“Occuparsi di arte e studiare la Kabbalah sono due stati della mente, due priorità che, se poste nella stessa vita una accanto all’altra, possono produrre un’interessante, seppure complicata, tensione. Sebbene la Kabbalah abbia un obbiettivo diverso da quelli che si possono avere nella vita quotidiana, l’impegno del tempo e della mente sono definiti e sostanziali.
Come artista, la mia mente è costantemente impegnata con il mondo che ho intorno, i grandi ed i piccoli eventi, le opinioni, le visioni ed i colori, io invento e re-invento il mondo di continuo. Per mantenere l’impegno e l’interesse una persona deve essere costantemente alla ricerca.
Da quando l’arte è stata creata è servita come strumento per idolatrare i poteri supremi, o per cercare di entrare in contatto con la spiritualità; nei quadri moderni si considera che questo avvenga attraverso la relazione perfetta e naturale dei colori, delle sagome e delle forme. E’ come guardare una nuvola o un albero: sono perfetti, quindi santi.
Dal punto di vista del modo in cui studiamo la Kabbalah oggi, questo potrebbe suonare un pò come una distrazione dal vero percorso della reale spiritualità, il che mi porta al punto successivo della situazione nella quale mi trovo…..dunque, come può il mio studio della Saggezza della Kabbalah ed il mio coinvolgimento nella sua comunità influenzare ed ispirare il mio lavoro e le persone con cui lavoro?

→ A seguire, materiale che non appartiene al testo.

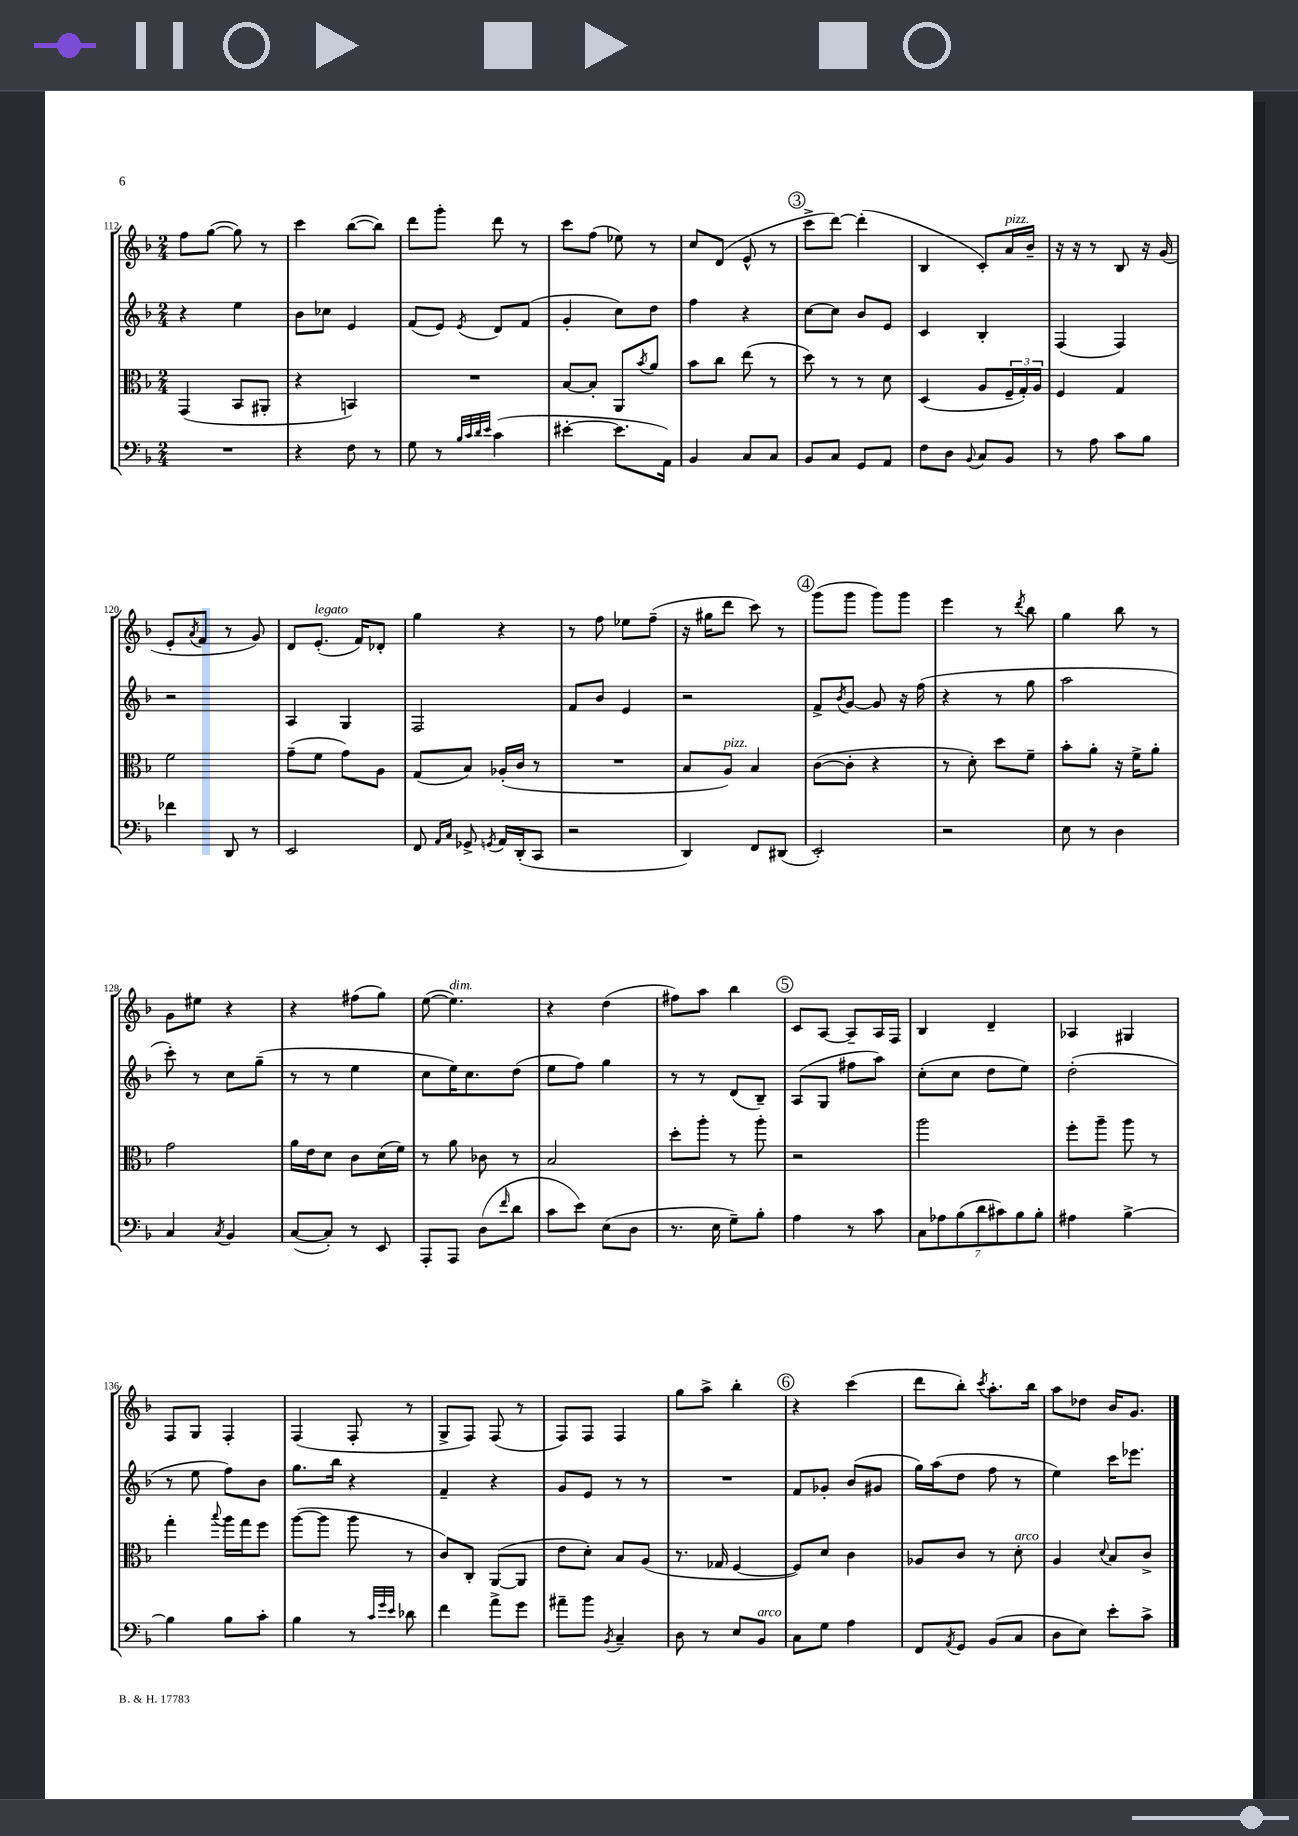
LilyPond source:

<<
\new StaffGroup <<
\new Staff = "s0" {
    \clef treble \key f \major \numericTimeSignature \time 2/4
    f''8 g''8~( g''8) r8 |
    c'''4 bes''8~( bes''8) |
    d'''8 g'''8-. d'''8 r8 |
    c'''8 f''8( ees''8) r8 |
    c''8 d'8( e'8-^ r8 |
    \mark \markup { \circle "3" } c'''8-> d'''8~) d'''4-.( |
    bes4 c'8-.) a'16^\markup { \italic "pizz." } bes'16-- |
    r16 r16 r8 bes8 r16 g'16( |
    e'8-. \acciaccatura { a'8 } f'8 r8 g'8) |
    d'8 e'8.-.^\markup { \italic "legato" }( f'16) des'8-. |
    g''4 r4 |
    r8 f''8 ees''8 f''8--( |
    r16 gis''16 d'''8 c'''8) r8 |
    \mark \markup { \circle "4" } g'''8( g'''8 g'''8) g'''8 |
    e'''4 r8 \acciaccatura { d'''8 } bes''8 |
    g''4 bes''8 r8 |
    g'8 eis''8 r4 |
    r4 fis''8( g''8) |
    e''8~( e''4.^\markup { \italic "dim." }) |
    r4 d''4( |
    fis''8) a''8 bes''4 |
    \mark \markup { \circle "5" } c'8 a8~ a8-- a16 f16 |
    bes4 d'4-- |
    aes4 gis4 |
    f8 g8 f4-. |
    f4( f8-. r8 |
    g8-> f8) f8( r8 |
    f8) f8 f4 |
    g''8 a''8-> bes''4-. |
    \mark \markup { \circle "6" } r4 c'''4( |
    d'''8 bes''8-.) \acciaccatura { c'''8 } a''8.-. bes''16 |
    a''8 des''8 bes'16 g'8. \bar "|." |
}
\new Staff = "s1" {
    \clef treble \key f \major \numericTimeSignature \time 2/4
    r4 e''4 |
    bes'8 ces''8 e'4 |
    f'8( e'8) \acciaccatura { e'8 } d'8 f'8( |
    g'4-. c''8) d''8 |
    f''4 r4 |
    \mark \markup { \circle "3" } c''8~ c''8 bes'8 e'8 |
    c'4 bes4-. |
    f4( f4) |
    r2 |
    a4 g4 |
    f2 |
    f'8 bes'8 e'4 |
    r2 |
    \mark \markup { \circle "4" } f'8-> \acciaccatura { bes'8 } g'8~ g'8 r16 f''16( |
    r4 r8 g''8 |
    a''2 |
    c'''8-.) r8 c''8 g''8--( |
    r8 r8 e''4 |
    c''8 e''16) c''8. d''8( |
    e''8 f''8) g''4 |
    r8 r8 d'8( bes8--) |
    \mark \markup { \circle "5" } a8( g8 fis''8 a''8) |
    c''8-.( c''8 d''8 e''8) |
    d''2-.( |
    r8 e''8 f''8) bes'8 |
    g''8. bes''16 r4 |
    f'4-- r4 |
    g'8 e'8 r8 r8 |
    R2 |
    \mark \markup { \circle "6" } f'8 ges'8-. bes'8( gis'8 |
    g''16) a''16( d''8 f''8 r8 |
    e''4) c'''16 ees'''8. \bar "|." |
}
\new Staff = "s2" {
    \clef alto \key f \major \numericTimeSignature \time 2/4
    g,4( bes,8 ais,8-. |
    r4 b,4) |
    R2 |
    bes8~ bes8-. a,8 \acciaccatura { bes'8 } a'8 |
    bes'8 c''8 e''8( r8 |
    \mark \markup { \circle "3" } d''8) r8 r8 d'8 |
    d4( a8 \tuplet 3/2 { f16-- g16-.) a16 } |
    f4 g4 |
    f'2 |
    g'8--( f'8 g'8) a8 |
    g8( bes8) aes16-.( c'16 r8 |
    R2 |
    bes8 a8^\markup { \italic "pizz." }) bes4 |
    \mark \markup { \circle "4" } c'8~( c'8-. r4 |
    r8 d'8-.) d''8 f'8-- |
    bes'8-. a'8-. r16 f'16-> a'8-. |
    g'2 |
    a'16 e'16 d'8 c'8 d'16( f'16) |
    r8 a'8 ces'8 r8 |
    bes2 |
    d''8-. a''8-. r8 a''8-. |
    \mark \markup { \circle "5" } r2 |
    a''2 |
    f''8-. a''8-- a''8 r8 |
    g''4-. \appoggiatura { bes''8 } a''16 g''16 f''8 |
    a''8~( a''8 a''8 r8 |
    c'8) c8-. a,8~( a,8 |
    e'8 d'8-.) bes8 a8( |
    r8. ges16 f4~ |
    \mark \markup { \circle "6" } f8) d'8 c'4 |
    aes8 c'8 r8 d'8-.^\markup { \italic "arco" } |
    a4 \appoggiatura { d'8 } bes8 c'8-> \bar "|." |
}
\new Staff = "s3" {
    \clef bass \key f \major \numericTimeSignature \time 2/4
    R2 |
    r4 f8 r8 |
    g8 r8 \grace { bes32 c'32 d'32 e'32 } c'4( |
    eis'4~-. eis'8. a,16) |
    bes,4 c8 c8 |
    \mark \markup { \circle "3" } bes,8 c8 g,8 a,8 |
    f8 d8 \appoggiatura { bes,8 } c8 bes,8 |
    r8 a8 c'8 bes8 |
    fes'4 d,8 r8 |
    e,2 |
    f,8 \grace { a,16 c16 } ges,8-> \acciaccatura { g,8 } a,16 d,16-.( c,8 |
    r2 |
    d,4) f,8 dis,8( |
    \mark \markup { \circle "4" } e,2-.) |
    r2 |
    e8 r8 d4 |
    c4 \acciaccatura { c8 } bes,4 |
    c8~( c8-.) r8 e,8 |
    a,,8-. a,,8 d8( \grace { f'16 } d'8 |
    c'8 e'8) e8( d8 |
    r8. e16 g8--) bes8-. |
    \mark \markup { \circle "5" } a4 r8 c'8 |
    \tuplet 7/4 { c8 aes8 bes8( d'8 cis'8) bes8 bes8-. } |
    ais4 bes4~-> |
    bes4 bes8 c'8-. |
    bes4 r8 \grace { c'32 g'32 e'32 } des'8 |
    f'4 a'8-> g'8 |
    ais'8-- bes'8 \acciaccatura { bes,8 } c4-- |
    d8 r8 e8 bes,8^\markup { \italic "arco" } |
    \mark \markup { \circle "6" } c8 g8 a4 |
    f,8 \acciaccatura { a,8 } g,8 bes,8( c8 |
    d8 e8) e'8-. c'8-> \bar "|." |
}
>>
>>
\layout { \context { \Score currentBarNumber = #112 } }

E’ una domanda complicata, poiché mentre una persona offre delle chiare e dirette risposte, un’altra mi incoraggia a chiedere, a cercare ed alimentare il bisogno di una risposta, piuttosto che la risposta in se stessa. Poiché per ogni cosa vi è una ragione, devo capire quale sia la relazione fra le due pratiche, e, soprattutto, se ce n’è una…..
Negli ultimi due anni il mio lavoro è stato direttamente influenzato dal mio coinvolgimento nella Kabbalah e dai soggetti che ho scelto di dipingere.”